Listen to the episode on the BBC website.
The Forum is the World Service’s flagship discussion programme, featuring prominent speakers from different countries and disciplines.
About the episode A Very Long View
When you look at old photographs of yourself, can you remember what was happening around you, and what you were thinking at the time? It often seems that we live now if an era of immediacy, where you press your foot on the pedal and race from A to B. Or click on a button and leapfrog from screen to screen. Maybe in our rush to engage the new, we forget what a treasure trove the past can be in helping us understand how much we’ve changed.
The latest episode focuses on the long view – the small changes that shape a person over a year, a society over decades, or which alter the genetic make-up of humans over tens of thousands of years.
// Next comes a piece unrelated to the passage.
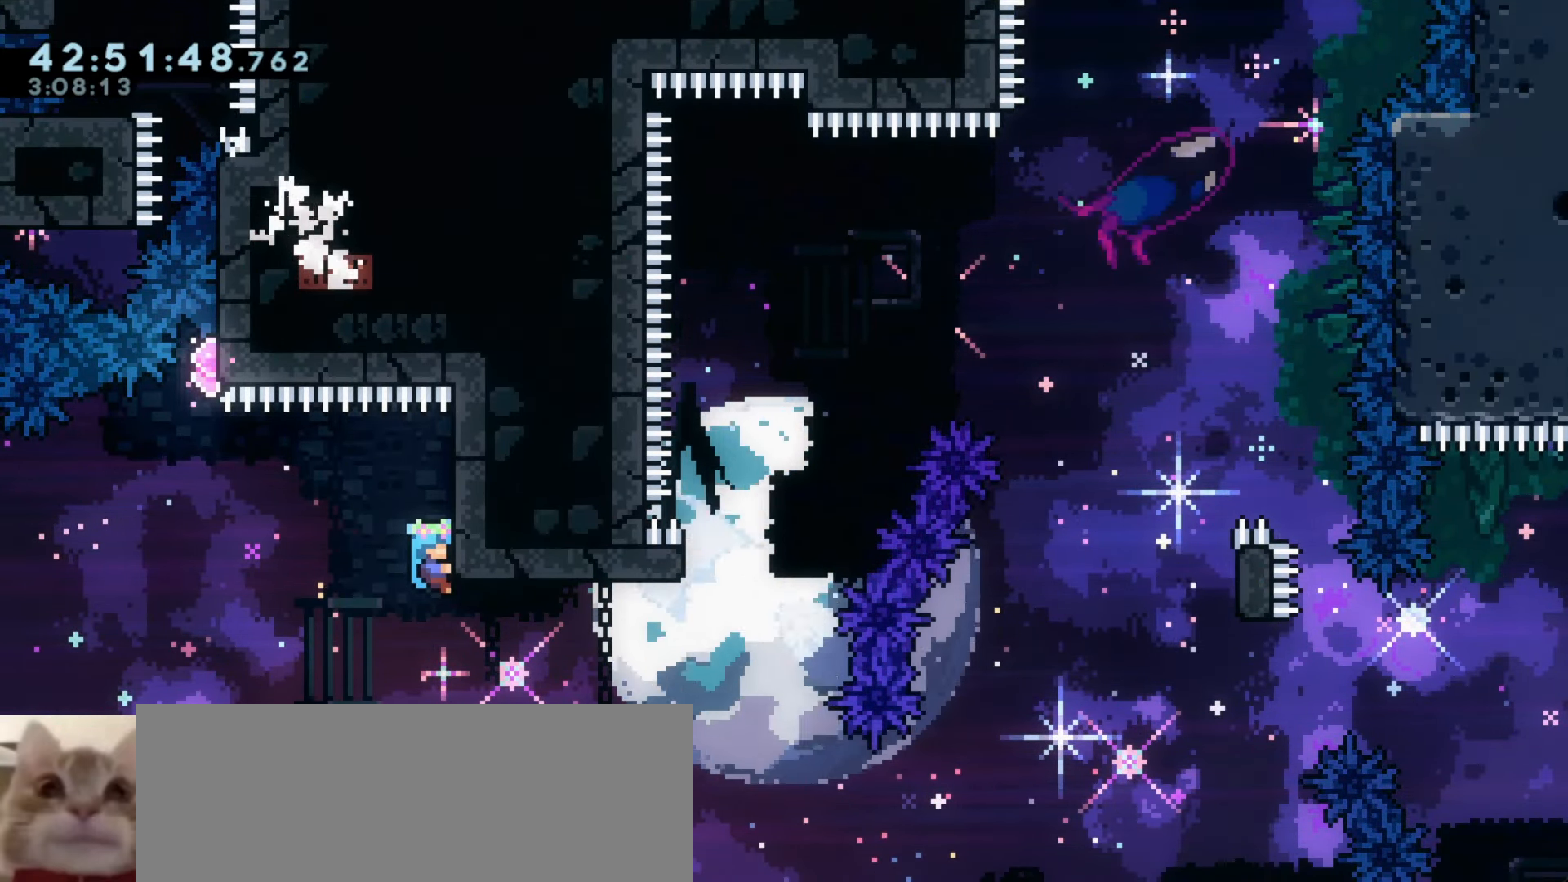
{"keys": ["grab"], "events": [[66, "w", "down"], [83, "w", "up"]]}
Tom Mosser created at least one self-portrait per day for the entire year of 2012 and continued to Feb. 10th of 2013 to create a total of 406 works. Tom created the portraits using both hands alternately or at the same time. He also created some using only the same hand. Some of the works are quick studies while others are larger and more elaborate works. He is repeating the exercise in 2016.
Professor Alison Park is the Director of CLOSER, which works to maximise the use, value and impact of the UK’s longitudinal studies. These are studies which follow the same people over a long period of time. Before joining the UCL Institute of Education, Professor Park led a research team at NatCen Social Research, where she gathered information about the opinions and experiences of the British public. She is also interested in comparative survey research which shows how experiences and attitudes in the UK compare and contrast with those in other countries.
Professor Eske Willerslev is a pioneer in the field of sequencing the genomes of ancient humans. He is director of Centre of Excellence in GeoGenetics and the National CryoBank and Sequencing Facility, situated at the National History Museum and the University of Copenhagen. He is also Prince Philip Professor of Ecology & Evolution at Cambridge University. In 2010 he sequenced the first ancient human genome. He has conducted the first large-scale multi-species ancient population genetic study, and established the field of environmental DNA, where modern and ancient DNA are obtained directly from environmental samples such as sediments, ice and water.